The iron phosphorus mineral vivianite – main form of phosphorus in sewage sludge
We collected sewage sludge samples from Finland, Germany, and The Netherlands. We processed and analyzed (x-ray diffraction, electron microscopy techniques, Mössbauer spectroscopy etc.) the samples under oxygen-free conditions. In all treatment plants where iron was used for phosphorus removal, we found an iron phosphorus mineral called vivianite. The more iron was present in the sludges the more phosphorus was bound in vivianite, up to 90% of the phosphorus was bound in vivianite. The vivianite is present in tiny particles in the sludge, about 100 µm. That is about the diameter of a human hair. That means almost all phosphorus is present in just one single phase. Before that everybody thought, the phosphorus is present in many different forms. It turned out that the digester is a place of vivianite production. Its long and steady conditions and the absence of oxygen drive the formation of vivianite.
A prestigious mineral in sewage sludge
Vivianite is a blue mineral that is also used by artists; for instance, the Delft master painter Johannes Vermeer was a keen user of this pigment. Besides in sewage sludge, this mineral can be found elsewhere, such as in peat.
American natives also used the pigment. Artists from the US made a painting with vivianite that we obtained from a sewage treatment plant.
Vivianite – key mineral for phosphorus recovery
What’s nice about vivianite, besides its baby blue color, is that it is ferromagnetic. It can be retrieved from sewage sludge by magnets, using cost-effective equipment that is already well established in the mining industry. By using a small set up, 60 percent retrieval rates were achieved. This is more compared to all other phosphorus recovery technologies which target on sewage sludge. Most likely this percentage will be increased even further in the upcoming pilot plant installation.
Once the mineral has been separated, vivianite can be dissolved with potash lye to produce a liquid potassium phosphate fertilizer. During the dissolution of vivianite, iron oxides, which can be used to produce iron salts, are formed and can then be reused for phosphate elimination in sewage treatment plants.
The process has been patented and will be tested by Wetsus/TU Delft at the pilot scale as part of an EU-funded project (EIT Raw Materials) in the next two years.
In parallel, Wetsus/TU Delft scientists try to increase the particle size of the vivianite in the sewage sludge. Bigger particles are easier to separate from the sewage.
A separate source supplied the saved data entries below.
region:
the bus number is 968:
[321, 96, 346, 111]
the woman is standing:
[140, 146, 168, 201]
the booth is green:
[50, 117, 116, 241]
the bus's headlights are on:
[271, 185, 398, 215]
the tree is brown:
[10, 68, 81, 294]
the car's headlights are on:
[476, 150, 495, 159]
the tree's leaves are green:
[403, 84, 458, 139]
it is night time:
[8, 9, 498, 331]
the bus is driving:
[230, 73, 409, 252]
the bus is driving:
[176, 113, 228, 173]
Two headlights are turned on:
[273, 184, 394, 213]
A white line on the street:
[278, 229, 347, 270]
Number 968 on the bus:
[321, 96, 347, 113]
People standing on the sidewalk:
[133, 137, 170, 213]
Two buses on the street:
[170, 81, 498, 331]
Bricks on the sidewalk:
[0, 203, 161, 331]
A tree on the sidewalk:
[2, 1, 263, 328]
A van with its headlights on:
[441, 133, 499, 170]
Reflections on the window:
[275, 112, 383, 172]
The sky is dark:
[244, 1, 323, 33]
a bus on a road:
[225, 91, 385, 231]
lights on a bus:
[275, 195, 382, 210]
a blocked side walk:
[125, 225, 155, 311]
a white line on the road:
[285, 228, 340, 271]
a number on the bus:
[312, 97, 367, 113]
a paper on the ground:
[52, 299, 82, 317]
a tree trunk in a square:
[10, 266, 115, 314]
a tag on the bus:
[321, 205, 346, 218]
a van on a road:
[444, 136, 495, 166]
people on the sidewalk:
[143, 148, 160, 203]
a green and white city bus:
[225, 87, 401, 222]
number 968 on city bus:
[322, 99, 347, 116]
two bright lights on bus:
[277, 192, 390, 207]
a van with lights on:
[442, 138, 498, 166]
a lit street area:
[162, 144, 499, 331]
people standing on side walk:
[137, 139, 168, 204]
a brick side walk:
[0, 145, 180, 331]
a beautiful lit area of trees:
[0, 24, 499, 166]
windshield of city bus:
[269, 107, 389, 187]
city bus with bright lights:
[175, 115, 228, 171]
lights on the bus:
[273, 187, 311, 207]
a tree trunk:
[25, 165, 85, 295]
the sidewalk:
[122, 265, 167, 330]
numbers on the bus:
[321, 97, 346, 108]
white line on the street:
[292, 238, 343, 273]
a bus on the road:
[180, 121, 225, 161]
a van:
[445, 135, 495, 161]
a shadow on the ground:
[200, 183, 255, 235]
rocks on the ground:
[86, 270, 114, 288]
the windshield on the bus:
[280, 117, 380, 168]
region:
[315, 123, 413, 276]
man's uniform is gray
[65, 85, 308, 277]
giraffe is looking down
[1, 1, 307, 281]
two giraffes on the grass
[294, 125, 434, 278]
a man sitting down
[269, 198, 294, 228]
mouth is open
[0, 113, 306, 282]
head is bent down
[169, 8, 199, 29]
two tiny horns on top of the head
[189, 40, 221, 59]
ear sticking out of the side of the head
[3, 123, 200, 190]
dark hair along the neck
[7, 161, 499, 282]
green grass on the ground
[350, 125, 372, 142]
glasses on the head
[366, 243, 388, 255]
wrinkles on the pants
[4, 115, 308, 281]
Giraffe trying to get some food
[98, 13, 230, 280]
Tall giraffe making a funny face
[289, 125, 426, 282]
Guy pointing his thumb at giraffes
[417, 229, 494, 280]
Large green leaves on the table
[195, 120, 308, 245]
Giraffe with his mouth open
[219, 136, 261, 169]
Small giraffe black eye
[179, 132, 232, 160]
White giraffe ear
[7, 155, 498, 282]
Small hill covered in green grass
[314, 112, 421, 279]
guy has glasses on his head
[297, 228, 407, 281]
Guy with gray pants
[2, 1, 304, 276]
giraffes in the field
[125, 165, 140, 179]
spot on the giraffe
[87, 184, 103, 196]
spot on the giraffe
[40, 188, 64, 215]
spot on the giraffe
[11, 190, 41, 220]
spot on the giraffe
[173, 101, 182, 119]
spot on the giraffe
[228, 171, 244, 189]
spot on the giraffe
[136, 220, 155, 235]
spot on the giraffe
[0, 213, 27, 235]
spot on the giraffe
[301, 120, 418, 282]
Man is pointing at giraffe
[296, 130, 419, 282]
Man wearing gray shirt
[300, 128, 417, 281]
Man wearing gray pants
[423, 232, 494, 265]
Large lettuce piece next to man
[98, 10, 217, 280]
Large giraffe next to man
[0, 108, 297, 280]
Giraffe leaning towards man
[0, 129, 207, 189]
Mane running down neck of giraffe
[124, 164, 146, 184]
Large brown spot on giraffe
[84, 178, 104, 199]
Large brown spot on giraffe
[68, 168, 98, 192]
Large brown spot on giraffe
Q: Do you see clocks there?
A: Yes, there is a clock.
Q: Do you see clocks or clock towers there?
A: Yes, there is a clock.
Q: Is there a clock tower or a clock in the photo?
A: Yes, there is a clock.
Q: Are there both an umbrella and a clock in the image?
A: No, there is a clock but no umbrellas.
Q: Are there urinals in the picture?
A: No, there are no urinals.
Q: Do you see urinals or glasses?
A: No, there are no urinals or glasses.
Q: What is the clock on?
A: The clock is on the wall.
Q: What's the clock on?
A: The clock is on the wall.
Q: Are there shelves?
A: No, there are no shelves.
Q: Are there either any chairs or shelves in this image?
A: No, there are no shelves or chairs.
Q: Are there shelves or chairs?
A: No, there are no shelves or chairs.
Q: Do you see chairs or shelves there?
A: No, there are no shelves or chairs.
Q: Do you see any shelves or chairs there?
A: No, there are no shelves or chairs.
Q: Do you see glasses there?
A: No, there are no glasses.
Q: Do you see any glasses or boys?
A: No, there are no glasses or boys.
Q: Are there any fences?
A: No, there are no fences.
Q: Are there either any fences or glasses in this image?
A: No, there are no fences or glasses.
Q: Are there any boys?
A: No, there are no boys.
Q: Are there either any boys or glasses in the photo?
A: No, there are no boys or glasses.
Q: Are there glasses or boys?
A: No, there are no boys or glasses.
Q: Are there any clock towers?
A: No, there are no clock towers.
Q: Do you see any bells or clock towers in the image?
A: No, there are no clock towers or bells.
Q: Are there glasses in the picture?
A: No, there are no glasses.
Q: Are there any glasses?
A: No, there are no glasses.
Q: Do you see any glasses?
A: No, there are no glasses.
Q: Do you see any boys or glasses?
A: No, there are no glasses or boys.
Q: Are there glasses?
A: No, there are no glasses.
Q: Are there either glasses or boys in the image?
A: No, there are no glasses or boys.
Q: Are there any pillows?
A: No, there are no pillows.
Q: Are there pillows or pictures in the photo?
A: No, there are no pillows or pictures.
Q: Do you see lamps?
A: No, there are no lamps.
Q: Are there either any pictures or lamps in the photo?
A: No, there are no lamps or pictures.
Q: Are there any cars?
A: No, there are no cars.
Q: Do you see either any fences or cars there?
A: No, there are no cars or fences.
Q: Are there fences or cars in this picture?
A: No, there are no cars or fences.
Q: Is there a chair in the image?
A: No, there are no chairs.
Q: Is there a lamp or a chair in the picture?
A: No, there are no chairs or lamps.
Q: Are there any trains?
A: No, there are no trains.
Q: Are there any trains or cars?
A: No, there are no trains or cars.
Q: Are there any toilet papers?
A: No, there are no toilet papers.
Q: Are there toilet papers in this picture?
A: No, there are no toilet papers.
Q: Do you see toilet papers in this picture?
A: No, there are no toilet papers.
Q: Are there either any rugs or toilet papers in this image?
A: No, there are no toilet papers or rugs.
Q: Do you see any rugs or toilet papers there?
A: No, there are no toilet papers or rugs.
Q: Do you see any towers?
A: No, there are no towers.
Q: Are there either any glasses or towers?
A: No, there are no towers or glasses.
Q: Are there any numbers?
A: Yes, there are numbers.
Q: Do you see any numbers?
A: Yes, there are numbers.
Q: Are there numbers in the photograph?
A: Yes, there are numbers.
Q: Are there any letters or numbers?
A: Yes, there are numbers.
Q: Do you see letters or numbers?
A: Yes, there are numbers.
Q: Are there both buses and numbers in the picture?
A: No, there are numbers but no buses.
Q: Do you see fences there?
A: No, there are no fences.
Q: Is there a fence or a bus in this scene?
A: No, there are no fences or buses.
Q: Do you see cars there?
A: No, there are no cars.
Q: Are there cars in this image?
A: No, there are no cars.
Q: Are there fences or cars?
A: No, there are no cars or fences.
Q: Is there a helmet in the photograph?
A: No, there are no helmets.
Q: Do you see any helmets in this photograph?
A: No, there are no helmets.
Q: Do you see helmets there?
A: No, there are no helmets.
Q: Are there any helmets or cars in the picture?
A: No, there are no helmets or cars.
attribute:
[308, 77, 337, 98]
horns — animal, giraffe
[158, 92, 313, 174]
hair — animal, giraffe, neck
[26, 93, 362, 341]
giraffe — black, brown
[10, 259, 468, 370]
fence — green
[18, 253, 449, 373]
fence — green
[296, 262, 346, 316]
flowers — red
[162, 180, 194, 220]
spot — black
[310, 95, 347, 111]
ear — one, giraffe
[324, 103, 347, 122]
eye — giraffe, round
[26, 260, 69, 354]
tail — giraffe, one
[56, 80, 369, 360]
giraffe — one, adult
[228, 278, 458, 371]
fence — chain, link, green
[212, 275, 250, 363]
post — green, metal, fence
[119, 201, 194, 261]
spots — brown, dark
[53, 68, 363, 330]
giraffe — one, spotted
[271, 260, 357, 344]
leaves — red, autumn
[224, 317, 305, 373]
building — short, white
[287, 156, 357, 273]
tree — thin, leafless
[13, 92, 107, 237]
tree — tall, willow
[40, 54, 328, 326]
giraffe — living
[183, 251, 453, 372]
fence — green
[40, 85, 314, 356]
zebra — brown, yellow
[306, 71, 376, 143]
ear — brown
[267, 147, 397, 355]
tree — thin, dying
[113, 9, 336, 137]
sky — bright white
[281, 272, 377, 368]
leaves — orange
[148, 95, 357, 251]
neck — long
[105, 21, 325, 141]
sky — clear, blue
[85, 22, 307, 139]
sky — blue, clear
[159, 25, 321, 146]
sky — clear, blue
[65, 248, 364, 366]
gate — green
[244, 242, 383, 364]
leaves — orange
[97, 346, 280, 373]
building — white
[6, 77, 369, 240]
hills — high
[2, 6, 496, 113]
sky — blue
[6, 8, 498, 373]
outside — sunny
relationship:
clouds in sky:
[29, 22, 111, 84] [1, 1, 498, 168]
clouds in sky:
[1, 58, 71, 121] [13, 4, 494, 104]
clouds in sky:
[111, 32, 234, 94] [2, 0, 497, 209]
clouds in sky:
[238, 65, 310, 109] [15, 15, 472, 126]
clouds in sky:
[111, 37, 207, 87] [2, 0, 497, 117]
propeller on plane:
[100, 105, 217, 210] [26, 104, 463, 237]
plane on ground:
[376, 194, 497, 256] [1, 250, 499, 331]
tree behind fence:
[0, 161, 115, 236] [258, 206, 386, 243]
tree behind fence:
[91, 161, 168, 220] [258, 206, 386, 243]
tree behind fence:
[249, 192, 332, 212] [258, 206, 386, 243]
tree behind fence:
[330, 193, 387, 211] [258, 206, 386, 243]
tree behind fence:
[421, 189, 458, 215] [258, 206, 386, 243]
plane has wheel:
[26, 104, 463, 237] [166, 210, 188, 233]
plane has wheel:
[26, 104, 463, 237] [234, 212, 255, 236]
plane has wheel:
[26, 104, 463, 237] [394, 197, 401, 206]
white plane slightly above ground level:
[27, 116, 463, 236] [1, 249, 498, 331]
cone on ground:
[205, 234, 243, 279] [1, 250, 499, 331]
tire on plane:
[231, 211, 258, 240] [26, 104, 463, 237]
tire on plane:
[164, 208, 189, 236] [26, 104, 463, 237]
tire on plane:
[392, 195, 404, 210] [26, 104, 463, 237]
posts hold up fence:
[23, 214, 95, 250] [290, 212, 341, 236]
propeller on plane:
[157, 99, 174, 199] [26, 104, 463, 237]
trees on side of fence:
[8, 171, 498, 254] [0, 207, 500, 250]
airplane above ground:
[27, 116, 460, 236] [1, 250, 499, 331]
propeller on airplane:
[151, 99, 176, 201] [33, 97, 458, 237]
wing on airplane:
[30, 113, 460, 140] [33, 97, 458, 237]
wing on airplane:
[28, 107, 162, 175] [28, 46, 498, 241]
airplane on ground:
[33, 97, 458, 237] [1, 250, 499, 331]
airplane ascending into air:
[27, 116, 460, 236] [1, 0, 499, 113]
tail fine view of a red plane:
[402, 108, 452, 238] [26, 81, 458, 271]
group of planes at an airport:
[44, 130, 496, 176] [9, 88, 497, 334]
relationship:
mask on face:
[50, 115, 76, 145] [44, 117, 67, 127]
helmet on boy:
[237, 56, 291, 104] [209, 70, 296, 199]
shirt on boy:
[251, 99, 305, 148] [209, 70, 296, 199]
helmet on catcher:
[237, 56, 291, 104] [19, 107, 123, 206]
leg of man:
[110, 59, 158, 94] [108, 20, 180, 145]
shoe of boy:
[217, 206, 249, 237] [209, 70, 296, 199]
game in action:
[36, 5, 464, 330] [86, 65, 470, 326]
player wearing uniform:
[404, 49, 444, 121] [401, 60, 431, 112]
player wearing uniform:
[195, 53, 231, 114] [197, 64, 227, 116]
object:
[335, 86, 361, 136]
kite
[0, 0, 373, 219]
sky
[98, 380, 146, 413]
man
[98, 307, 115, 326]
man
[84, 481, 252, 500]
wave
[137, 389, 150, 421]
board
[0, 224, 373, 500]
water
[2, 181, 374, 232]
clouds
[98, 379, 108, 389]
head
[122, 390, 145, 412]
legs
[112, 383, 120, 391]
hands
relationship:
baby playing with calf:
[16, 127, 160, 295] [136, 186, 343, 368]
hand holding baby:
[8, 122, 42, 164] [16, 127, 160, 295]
More phosphorus can be recovered for fertilizer production.
This research story shows that wastewater, often considered as a product that we have to get rid of, actually contains valuable resources.
These findings are described in the article entitled Vivianite as the main phosphate mineral in digested sewage sludge and its role for phosphate recovery, recently published in the journal Water Research. This work was conducted by P. Wilfert from Wetsus and the Delft University of Technology, A.I. Dugulan, K. Goubitz, G.J. Witkamp, and M.C.M. Van Loosdrecht from the Delft University of Technology, and L. Korving from Wetsus.